_Extracted records_
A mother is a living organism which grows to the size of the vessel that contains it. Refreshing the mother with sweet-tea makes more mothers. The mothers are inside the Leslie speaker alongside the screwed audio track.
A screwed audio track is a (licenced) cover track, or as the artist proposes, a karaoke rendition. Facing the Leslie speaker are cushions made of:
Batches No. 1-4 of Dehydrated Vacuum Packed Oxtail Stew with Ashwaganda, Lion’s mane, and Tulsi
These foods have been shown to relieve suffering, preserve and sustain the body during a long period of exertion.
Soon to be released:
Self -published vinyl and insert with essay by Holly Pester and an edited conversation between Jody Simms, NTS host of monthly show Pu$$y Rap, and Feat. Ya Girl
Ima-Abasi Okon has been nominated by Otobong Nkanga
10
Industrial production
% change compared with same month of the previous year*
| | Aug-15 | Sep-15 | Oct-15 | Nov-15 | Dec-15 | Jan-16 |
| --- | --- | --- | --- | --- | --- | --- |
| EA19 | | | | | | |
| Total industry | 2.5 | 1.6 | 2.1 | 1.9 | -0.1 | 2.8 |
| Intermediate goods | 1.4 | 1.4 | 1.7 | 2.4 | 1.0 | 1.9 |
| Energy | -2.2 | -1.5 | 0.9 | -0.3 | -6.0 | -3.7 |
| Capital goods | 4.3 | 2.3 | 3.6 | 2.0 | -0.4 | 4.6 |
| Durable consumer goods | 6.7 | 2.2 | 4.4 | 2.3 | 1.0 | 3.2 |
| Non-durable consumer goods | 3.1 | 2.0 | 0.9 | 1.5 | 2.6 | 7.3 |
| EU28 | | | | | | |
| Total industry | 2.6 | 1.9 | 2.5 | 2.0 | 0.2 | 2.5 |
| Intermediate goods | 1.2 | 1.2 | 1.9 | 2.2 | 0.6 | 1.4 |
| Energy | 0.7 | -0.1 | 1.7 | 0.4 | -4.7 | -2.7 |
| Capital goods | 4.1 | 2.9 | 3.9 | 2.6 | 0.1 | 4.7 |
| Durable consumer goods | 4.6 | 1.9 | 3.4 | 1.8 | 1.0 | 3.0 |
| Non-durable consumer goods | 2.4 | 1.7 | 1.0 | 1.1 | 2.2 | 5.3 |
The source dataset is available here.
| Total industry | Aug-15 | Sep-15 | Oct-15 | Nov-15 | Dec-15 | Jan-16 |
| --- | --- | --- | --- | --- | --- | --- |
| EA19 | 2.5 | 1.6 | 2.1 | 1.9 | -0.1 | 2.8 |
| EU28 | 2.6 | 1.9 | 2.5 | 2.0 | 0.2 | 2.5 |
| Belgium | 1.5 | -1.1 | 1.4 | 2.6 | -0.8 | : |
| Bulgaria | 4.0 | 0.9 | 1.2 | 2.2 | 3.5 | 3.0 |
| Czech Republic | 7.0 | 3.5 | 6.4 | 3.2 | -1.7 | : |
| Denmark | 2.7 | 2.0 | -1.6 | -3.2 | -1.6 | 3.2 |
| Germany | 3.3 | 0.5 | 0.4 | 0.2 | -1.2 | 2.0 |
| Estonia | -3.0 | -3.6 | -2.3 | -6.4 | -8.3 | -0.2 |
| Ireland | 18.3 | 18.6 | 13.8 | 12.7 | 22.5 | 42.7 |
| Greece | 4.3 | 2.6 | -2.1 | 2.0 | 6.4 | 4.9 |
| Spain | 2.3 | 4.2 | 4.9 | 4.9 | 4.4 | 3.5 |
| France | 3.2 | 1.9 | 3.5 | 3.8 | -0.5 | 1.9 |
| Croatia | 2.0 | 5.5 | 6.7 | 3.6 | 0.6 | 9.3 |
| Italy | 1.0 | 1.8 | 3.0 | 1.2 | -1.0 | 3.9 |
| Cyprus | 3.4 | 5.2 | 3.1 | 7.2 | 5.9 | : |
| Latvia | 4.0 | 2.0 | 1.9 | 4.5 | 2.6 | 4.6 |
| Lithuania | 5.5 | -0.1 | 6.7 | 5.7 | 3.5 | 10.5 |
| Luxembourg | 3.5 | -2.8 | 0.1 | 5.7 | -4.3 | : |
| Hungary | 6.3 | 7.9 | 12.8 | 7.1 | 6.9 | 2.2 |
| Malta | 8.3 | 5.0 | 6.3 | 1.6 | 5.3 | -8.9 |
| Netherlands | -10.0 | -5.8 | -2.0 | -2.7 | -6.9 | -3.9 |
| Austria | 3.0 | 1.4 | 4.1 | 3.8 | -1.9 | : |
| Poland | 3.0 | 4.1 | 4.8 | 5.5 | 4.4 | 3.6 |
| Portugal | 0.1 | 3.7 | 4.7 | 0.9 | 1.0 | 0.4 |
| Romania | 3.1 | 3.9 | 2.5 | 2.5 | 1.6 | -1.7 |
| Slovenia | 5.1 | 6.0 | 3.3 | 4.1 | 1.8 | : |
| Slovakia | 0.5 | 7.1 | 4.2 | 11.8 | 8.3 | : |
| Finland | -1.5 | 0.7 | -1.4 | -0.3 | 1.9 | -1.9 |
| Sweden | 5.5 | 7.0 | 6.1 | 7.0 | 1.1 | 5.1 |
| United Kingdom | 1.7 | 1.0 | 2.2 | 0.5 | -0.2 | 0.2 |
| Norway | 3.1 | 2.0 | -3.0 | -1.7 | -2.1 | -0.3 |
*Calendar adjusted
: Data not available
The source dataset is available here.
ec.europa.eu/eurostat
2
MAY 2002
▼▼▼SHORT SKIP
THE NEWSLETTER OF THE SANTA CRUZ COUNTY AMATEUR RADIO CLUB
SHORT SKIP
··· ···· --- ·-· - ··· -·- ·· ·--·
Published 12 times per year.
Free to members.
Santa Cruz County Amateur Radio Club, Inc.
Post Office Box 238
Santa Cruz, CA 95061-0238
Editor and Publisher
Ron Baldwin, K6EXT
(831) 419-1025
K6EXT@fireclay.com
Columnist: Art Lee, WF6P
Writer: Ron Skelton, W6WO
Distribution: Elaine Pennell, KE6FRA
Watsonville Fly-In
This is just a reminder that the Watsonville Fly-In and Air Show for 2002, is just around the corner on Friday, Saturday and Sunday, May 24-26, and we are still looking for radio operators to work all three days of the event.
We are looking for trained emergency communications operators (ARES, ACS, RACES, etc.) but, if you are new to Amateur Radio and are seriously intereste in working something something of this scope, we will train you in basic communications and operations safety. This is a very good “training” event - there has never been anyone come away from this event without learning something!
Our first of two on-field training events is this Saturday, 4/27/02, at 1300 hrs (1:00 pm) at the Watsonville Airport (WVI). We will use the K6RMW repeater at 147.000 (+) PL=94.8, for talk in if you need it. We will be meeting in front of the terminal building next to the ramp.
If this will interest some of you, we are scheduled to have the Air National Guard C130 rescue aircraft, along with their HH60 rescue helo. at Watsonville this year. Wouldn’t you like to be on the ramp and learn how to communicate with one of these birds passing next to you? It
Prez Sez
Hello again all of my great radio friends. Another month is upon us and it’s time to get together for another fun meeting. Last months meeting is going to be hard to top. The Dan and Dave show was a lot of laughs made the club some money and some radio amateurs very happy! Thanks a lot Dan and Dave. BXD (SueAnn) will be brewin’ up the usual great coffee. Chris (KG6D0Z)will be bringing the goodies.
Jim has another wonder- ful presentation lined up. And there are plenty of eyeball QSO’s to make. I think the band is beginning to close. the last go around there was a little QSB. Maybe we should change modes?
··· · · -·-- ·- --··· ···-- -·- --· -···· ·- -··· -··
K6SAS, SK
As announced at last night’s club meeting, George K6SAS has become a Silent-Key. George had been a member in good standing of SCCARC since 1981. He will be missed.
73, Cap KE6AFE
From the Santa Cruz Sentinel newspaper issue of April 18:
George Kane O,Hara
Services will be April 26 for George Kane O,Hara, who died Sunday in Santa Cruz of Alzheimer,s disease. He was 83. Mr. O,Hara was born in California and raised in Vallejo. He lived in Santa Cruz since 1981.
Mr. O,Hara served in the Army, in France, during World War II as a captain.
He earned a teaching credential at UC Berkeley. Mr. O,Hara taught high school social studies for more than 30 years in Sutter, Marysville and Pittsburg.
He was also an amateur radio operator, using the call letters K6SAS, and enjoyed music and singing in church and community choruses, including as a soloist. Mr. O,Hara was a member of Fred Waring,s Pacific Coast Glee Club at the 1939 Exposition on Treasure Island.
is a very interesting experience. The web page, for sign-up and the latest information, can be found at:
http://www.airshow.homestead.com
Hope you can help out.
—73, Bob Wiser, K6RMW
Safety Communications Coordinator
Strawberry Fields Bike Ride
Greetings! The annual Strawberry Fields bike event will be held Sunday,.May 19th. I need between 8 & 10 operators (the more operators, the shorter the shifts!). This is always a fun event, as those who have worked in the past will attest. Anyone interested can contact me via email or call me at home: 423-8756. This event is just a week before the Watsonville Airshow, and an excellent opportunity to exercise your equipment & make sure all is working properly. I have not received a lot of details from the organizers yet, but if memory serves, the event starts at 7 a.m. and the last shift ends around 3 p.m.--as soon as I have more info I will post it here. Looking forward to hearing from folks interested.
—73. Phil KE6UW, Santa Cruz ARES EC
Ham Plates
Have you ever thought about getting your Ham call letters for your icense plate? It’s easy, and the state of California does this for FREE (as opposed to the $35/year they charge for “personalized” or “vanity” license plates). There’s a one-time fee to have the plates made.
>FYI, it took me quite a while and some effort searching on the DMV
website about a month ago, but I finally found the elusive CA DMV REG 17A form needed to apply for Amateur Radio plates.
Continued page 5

_What you should do_
Each line of the records that contains the string "working" must be copied.

_Expected answer_
We are looking for trained emergency communications operators (ARES, ACS, RACES, etc.) but, if you are new to Amateur Radio and are seriously intereste in working something something of this scope, we will train you in basic communications and operations safety. This is a very good “training” event - there has never been anyone come away from this event without learning something!
Greetings! The annual Strawberry Fields bike event will be held Sunday,.May 19th. I need between 8 & 10 operators (the more operators, the shorter the shifts!). This is always a fun event, as those who have worked in the past will attest. Anyone interested can contact me via email or call me at home: 423-8756. This event is just a week before the Watsonville Airshow, and an excellent opportunity to exercise your equipment & make sure all is working properly. I have not received a lot of details from the organizers yet, but if memory serves, the event starts at 7 a.m. and the last shift ends around 3 p.m.--as soon as I have more info I will post it here. Looking forward to hearing from folks interested.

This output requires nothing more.